_The task_
Please rewrite the lines, starting with the line containing "réstimos consignados. As" and going on through the line containing "colaborar com as", with "servidores" replaced by "funcionários" and everything else left unchanged.

##### Data for review

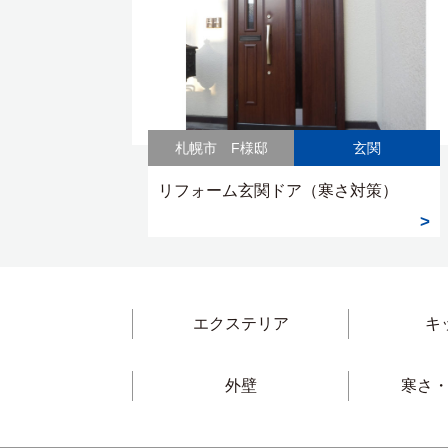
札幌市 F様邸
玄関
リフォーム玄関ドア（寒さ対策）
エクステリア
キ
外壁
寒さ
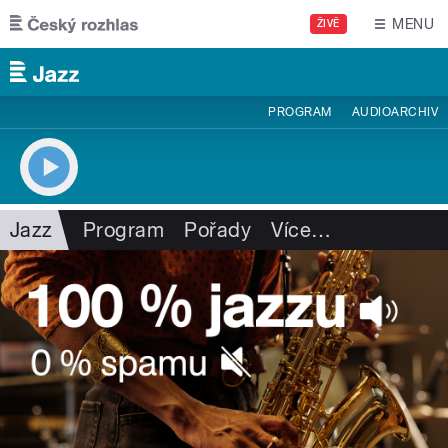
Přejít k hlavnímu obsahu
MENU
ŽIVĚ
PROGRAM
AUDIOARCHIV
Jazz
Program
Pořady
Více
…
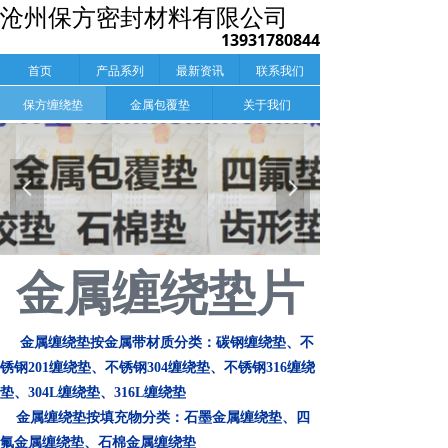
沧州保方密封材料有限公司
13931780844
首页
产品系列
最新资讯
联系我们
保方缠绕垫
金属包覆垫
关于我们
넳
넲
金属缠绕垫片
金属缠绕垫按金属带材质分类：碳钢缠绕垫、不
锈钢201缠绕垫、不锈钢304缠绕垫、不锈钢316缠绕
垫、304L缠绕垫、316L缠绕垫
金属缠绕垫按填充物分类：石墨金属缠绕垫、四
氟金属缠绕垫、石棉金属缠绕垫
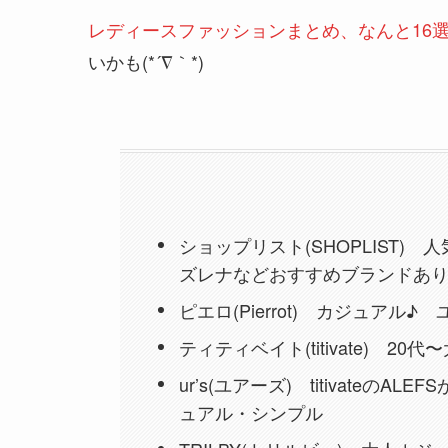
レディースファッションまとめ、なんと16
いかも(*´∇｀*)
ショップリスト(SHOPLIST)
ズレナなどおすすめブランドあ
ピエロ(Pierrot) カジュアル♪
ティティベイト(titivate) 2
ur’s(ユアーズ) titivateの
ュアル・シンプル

##########
##### Data for review

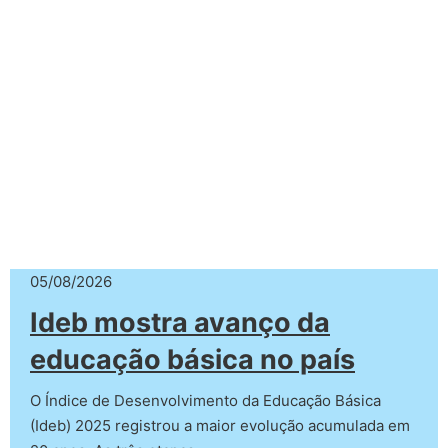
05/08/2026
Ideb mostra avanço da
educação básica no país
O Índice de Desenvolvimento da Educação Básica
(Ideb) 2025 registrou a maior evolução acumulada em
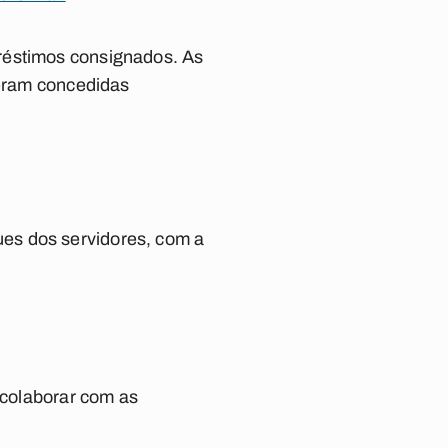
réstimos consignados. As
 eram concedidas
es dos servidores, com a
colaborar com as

##########

_Response_
réstimos consignados. As
 eram concedidas
es dos funcionários, com a
colaborar com as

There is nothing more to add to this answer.